Это сработало. Сработало, бля! В голове звонко щёлкнуло. Я почувствовал, как ослабевшие верёвки свалились с лап и прыгнул! Ударился мохнатой грудью о дверь, вцепился когтями и повис, тихо рыча от ужаса.
Блядь, Немой, успокойся!
В кошачьем состоянии его страх становился намного острее. Я едва мог с ним справиться. А вот соображал куда хуже, чем в человеческом облике. Мне хотелось выть и царапать дверь, пока она не откроется, и меня не выпустят из этого душного подвала на улицу.

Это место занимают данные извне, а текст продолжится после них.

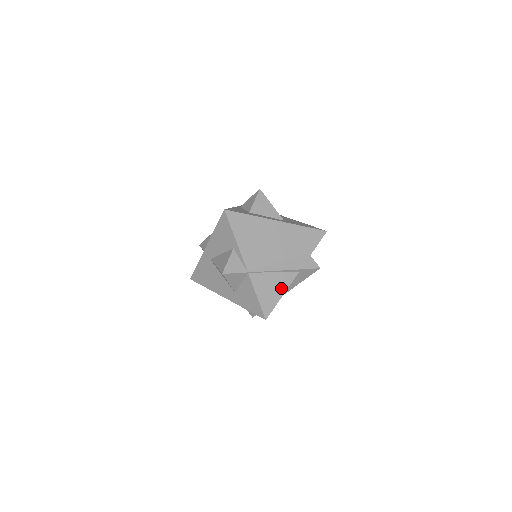
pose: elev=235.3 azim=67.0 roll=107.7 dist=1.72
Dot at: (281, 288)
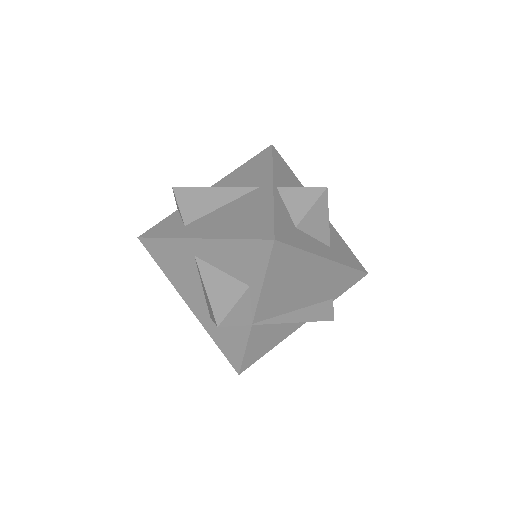
Dot at: (278, 339)
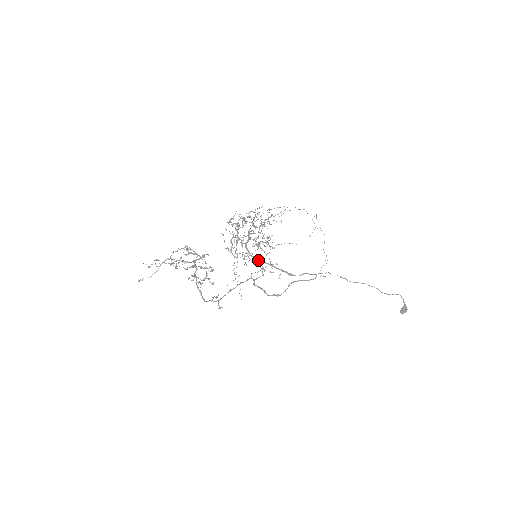
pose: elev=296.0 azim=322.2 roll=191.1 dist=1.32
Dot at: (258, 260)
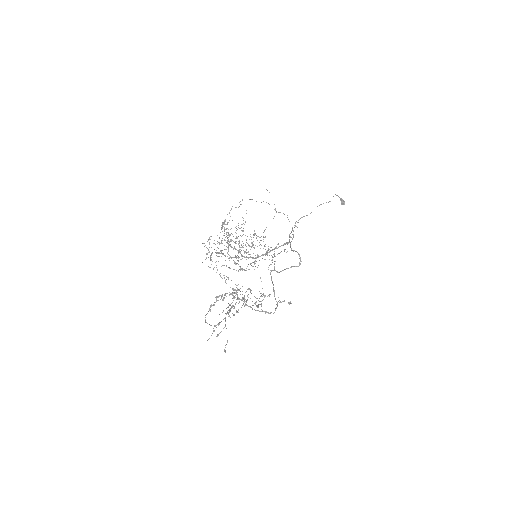
Dot at: occluded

Всё хорошо, Немой, правда! Ты молодец! Теперь ты не связан. Отцепись от двери и давай превращаться обратно. Нам ещё остальных развязывать. Вместе мы справимся с охранником, когда он придёт.
Перебирая лапами, я медленно сполз с дверного полотна на каменный пол. Выпрямился и слегка охренел. С прошлого превращения я здорово подрос. От морды до пола было не меньше полуметра.
Это как так получилось? Хорошо жрал, что ли? Или блины у бабы Дуни волшебные?
Кстати, насчёт жратвы. В помещении соблазнительно пахло свежей рыбой. Я покрутил усатой башкой и решительно направился к Глашке. Глаза у неё расширились. Она подтянула ноги, стараясь сжаться в комочек и стать, как можно меньше.
Не бойся, дурёха! Не трону. Я — мирный кот. Только голодный.
Я на всякий случай обошёл Глашку по широкой дуге. Вдруг пнёт с перепуга?
Рядом с девчонкой лежала плетёная из верёвки кошёлка с рыбой. В душном помещении рыба уже слегка протухла, и от этого пахла ещё вкуснее. Я разорвал тонкие верёвки ударом лапы и принялся чавкать.
Когда последний хвост был сожран, я лениво мяукнул и потёрся головой о Глашкины ноги. Красивые ноги, кстати!
Бля, Немой, ты охренел, что ли? Тебе её развязывать надо, пока охрана не нагрянула. Давай, срочно перекидывайся обратно!
Но Немой опять пошёл в отказ. Его смущала Глашка. Он не хотел на её глазах превращаться из симпатичного пушистого кота в мычащего голожопого полудурка. Ну, правильно! Одежда так и осталась валяться в углу вместе с верёвками.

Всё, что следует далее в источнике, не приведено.